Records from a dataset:
______________________________
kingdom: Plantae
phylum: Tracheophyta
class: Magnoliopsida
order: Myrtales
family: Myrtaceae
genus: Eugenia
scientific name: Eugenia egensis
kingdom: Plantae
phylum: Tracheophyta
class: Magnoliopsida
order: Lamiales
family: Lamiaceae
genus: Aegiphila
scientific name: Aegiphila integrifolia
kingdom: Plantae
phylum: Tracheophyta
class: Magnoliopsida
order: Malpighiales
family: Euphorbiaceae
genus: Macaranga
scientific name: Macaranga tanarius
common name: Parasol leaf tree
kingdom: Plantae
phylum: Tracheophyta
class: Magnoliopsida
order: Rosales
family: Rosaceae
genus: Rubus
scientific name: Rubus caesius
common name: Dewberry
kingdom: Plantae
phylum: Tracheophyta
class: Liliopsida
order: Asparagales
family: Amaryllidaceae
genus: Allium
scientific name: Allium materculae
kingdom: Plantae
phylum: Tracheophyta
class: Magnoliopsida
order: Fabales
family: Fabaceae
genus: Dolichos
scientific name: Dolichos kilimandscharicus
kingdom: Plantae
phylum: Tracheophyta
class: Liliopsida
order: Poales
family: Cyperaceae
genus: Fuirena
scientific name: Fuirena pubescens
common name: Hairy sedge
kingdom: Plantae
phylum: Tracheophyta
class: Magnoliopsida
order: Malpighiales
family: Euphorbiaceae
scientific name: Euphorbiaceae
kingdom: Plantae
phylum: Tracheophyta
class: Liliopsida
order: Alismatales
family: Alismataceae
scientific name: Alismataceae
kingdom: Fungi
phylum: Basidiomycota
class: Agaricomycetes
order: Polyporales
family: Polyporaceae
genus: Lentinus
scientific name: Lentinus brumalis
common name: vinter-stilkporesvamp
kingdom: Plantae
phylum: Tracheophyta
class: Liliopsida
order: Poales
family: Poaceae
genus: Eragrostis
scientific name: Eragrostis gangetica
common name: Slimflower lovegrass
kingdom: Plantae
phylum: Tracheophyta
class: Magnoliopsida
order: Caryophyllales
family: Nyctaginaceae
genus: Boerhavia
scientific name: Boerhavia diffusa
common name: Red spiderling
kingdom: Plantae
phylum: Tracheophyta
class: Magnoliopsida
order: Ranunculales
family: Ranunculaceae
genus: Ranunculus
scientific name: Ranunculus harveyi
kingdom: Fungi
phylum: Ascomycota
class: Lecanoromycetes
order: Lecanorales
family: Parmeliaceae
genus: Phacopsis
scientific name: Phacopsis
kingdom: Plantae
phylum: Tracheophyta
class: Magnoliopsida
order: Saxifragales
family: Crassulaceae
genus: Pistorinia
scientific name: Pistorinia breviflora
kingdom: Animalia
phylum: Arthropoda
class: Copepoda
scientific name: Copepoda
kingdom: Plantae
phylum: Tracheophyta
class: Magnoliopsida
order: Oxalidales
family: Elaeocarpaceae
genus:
______________________________
Stated task.
Rewrite the material, changing every "common name" to "vernacular name" and leaving everything else unchanged.

Exercise output.
kingdom: Plantae
phylum: Tracheophyta
class: Magnoliopsida
order: Myrtales
family: Myrtaceae
genus: Eugenia
scientific name: Eugenia egensis
kingdom: Plantae
phylum: Tracheophyta
class: Magnoliopsida
order: Lamiales
family: Lamiaceae
genus: Aegiphila
scientific name: Aegiphila integrifolia
kingdom: Plantae
phylum: Tracheophyta
class: Magnoliopsida
order: Malpighiales
family: Euphorbiaceae
genus: Macaranga
scientific name: Macaranga tanarius
vernacular name: Parasol leaf tree
kingdom: Plantae
phylum: Tracheophyta
class: Magnoliopsida
order: Rosales
family: Rosaceae
genus: Rubus
scientific name: Rubus caesius
vernacular name: Dewberry
kingdom: Plantae
phylum: Tracheophyta
class: Liliopsida
order: Asparagales
family: Amaryllidaceae
genus: Allium
scientific name: Allium materculae
kingdom: Plantae
phylum: Tracheophyta
class: Magnoliopsida
order: Fabales
family: Fabaceae
genus: Dolichos
scientific name: Dolichos kilimandscharicus
kingdom: Plantae
phylum: Tracheophyta
class: Liliopsida
order: Poales
family: Cyperaceae
genus: Fuirena
scientific name: Fuirena pubescens
vernacular name: Hairy sedge
kingdom: Plantae
phylum: Tracheophyta
class: Magnoliopsida
order: Malpighiales
family: Euphorbiaceae
scientific name: Euphorbiaceae
kingdom: Plantae
phylum: Tracheophyta
class: Liliopsida
order: Alismatales
family: Alismataceae
scientific name: Alismataceae
kingdom: Fungi
phylum: Basidiomycota
class: Agaricomycetes
order: Polyporales
family: Polyporaceae
genus: Lentinus
scientific name: Lentinus brumalis
vernacular name: vinter-stilkporesvamp
kingdom: Plantae
phylum: Tracheophyta
class: Liliopsida
order: Poales
family: Poaceae
genus: Eragrostis
scientific name: Eragrostis gangetica
vernacular name: Slimflower lovegrass
kingdom: Plantae
phylum: Tracheophyta
class: Magnoliopsida
order: Caryophyllales
family: Nyctaginaceae
genus: Boerhavia
scientific name: Boerhavia diffusa
vernacular name: Red spiderling
kingdom: Plantae
phylum: Tracheophyta
class: Magnoliopsida
order: Ranunculales
family: Ranunculaceae
genus: Ranunculus
scientific name: Ranunculus harveyi
kingdom: Fungi
phylum: Ascomycota
class: Lecanoromycetes
order: Lecanorales
family: Parmeliaceae
genus: Phacopsis
scientific name: Phacopsis
kingdom: Plantae
phylum: Tracheophyta
class: Magnoliopsida
order: Saxifragales
family: Crassulaceae
genus: Pistorinia
scientific name: Pistorinia breviflora
kingdom: Animalia
phylum: Arthropoda
class: Copepoda
scientific name: Copepoda
kingdom: Plantae
phylum: Tracheophyta
class: Magnoliopsida
order: Oxalidales
family: Elaeocarpaceae
genus:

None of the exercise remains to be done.